Wednesday, July 14, 2010

Civic Virtue - a rare commodity on the right

Republicans strutted and fumed against the health care bill, as is the right of the loyal opposition. Some of the time the objections were based on economic concerns. Others invoked the simplistic, misleading notion of a government takeover.

But inevitably the founders were invoked: how the founders would object, how the bill and the Democrats were not being true to the founders. Fair enough. We should call on the authority of those who set us on our course.

Then our elected representatives of the right turned ugly. Over the line with calls for revenge and worse, and our Reps whipped the hapless media and the public into a frenzy.
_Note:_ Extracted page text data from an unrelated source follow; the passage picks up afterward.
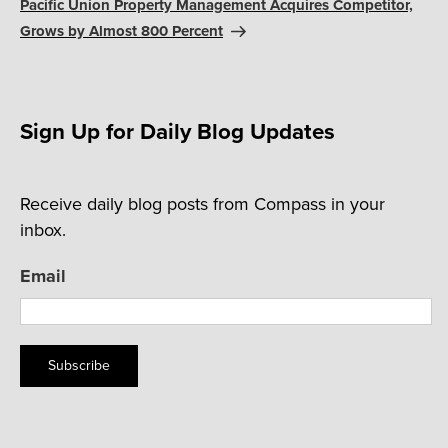
Post
Pacific Union Property Management Acquires Competitor,
Grows by Almost 800 Percent
Sign Up for Daily Blog Updates
Receive daily blog posts from Compass in your
inbox.
Email
Subscribe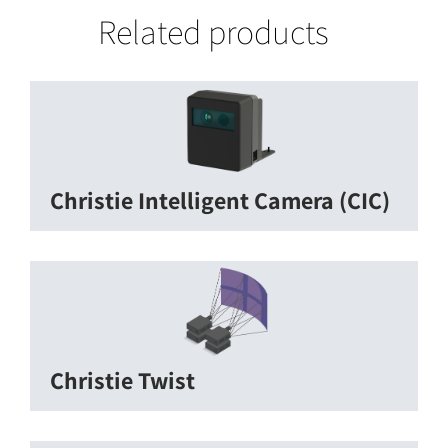
Related products
Christie Intelligent Camera (CIC)
Christie Twist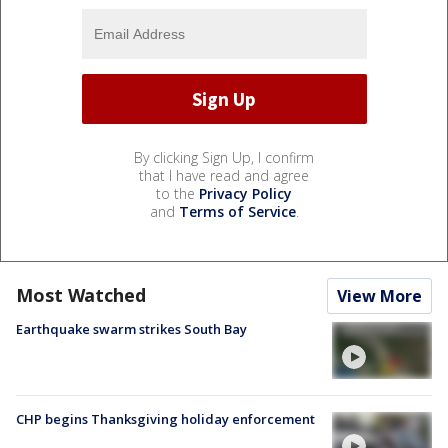
By clicking Sign Up, I confirm
that I have read and agree
to the
Privacy Policy
and
Terms of Service
.
Most Watched
View More
Earthquake swarm strikes South Bay
CHP begins Thanksgiving holiday enforcement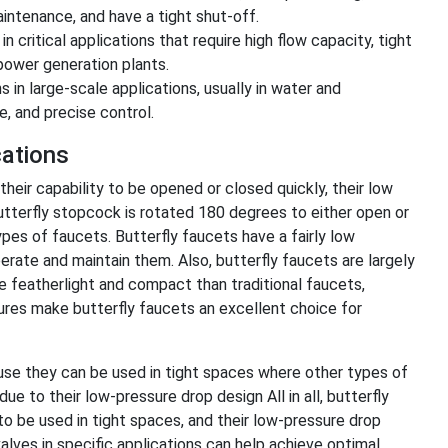
intenance, and have a tight shut-off.
n critical applications that require high flow capacity, tight
 power generation plants.
in large-scale applications, usually in water and
, and precise control.
cations
 their capability to be opened or closed quickly, their low
utterfly stopcock is rotated 180 degrees to either open or
pes of faucets. Butterfly faucets have a fairly low
rate and maintain them. Also, butterfly faucets are largely
re featherlight and compact than traditional faucets,
atures make butterfly faucets an excellent choice for
cause they can be used in tight spaces where other types of
ue to their low-pressure drop design All in all, butterfly
 to be used in tight spaces, and their low-pressure drop
valves in specific applications can help achieve optimal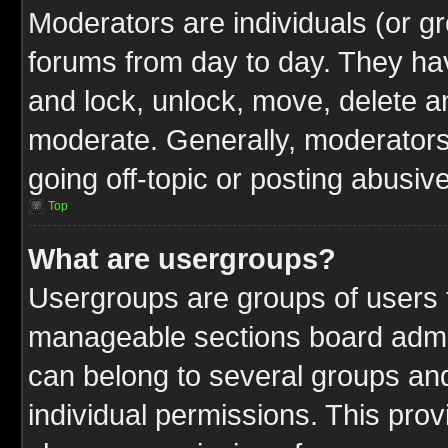
Moderators are individuals (or gr
forums from day to day. They have
and lock, unlock, move, delete an
moderate. Generally, moderators
going off-topic or posting abusive
Top
What are usergroups?
Usergroups are groups of users t
manageable sections board admin
can belong to several groups a
individual permissions. This pro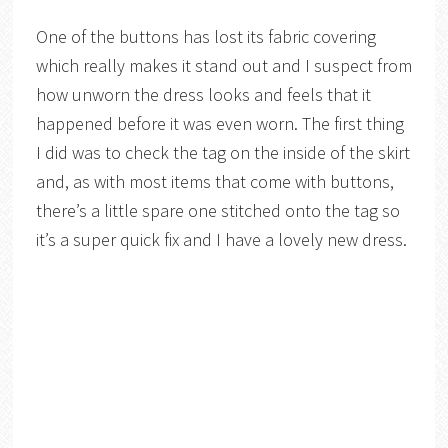
One of the buttons has lost its fabric covering
which really makes it stand out and I suspect from
how unworn the dress looks and feels that it
happened before it was even worn. The first thing
I did was to check the tag on the inside of the skirt
and, as with most items that come with buttons,
there’s a little spare one stitched onto the tag so
it’s a super quick fix and I have a lovely new dress.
The rhetoric was just plain nasty, not statesmanlike. So maybe it's time to invoke those founders again.

Maybe those who turned to just plain cussedness forgot one of the most important, essential ideas of our founding fathers. They were realists, and knew that faction and the passions of the people were unavoidable. So instead of a direct democracy they designed a system of representative government. The principle is simple: the passions of the people would be channeled through their cool-headed, virtuous representatives.

Instead, our hyperbolic Republicans warned against tyranny, socialism, Armageddon, baby killers, and called President Obama a liar on national TV. Lots of shrill, mean-spirited language invoking violence that was echoed in many angry, ugly demonstrations. The nasty negative words and attitude may not be unprecendented, but it is rare and inconsistent with the framer's design.

Read it for yourself. Federalist #10, James Madison. No better authority, the Father of the Constitution. But the Republicans apparently missed that lesson. Instead they incite the passions of the electorate, a nasty turnabout on Madison and certainly not the "manly virtue" he, Hamilton, Franklin and Washington expected.

It may be desperation, or a sign that our political class has lost its way. But the founders of our beloved nation expected our representatives to cool the passions of the people, not inflame them, and govern with the best interest of the country foremost in mind. That is definitely not what we have seen in our Republican lawmakers in the recent past. Before they invoke the founders they at least ought to recognize the essential role of statesmanship and civic virtue in effective governing.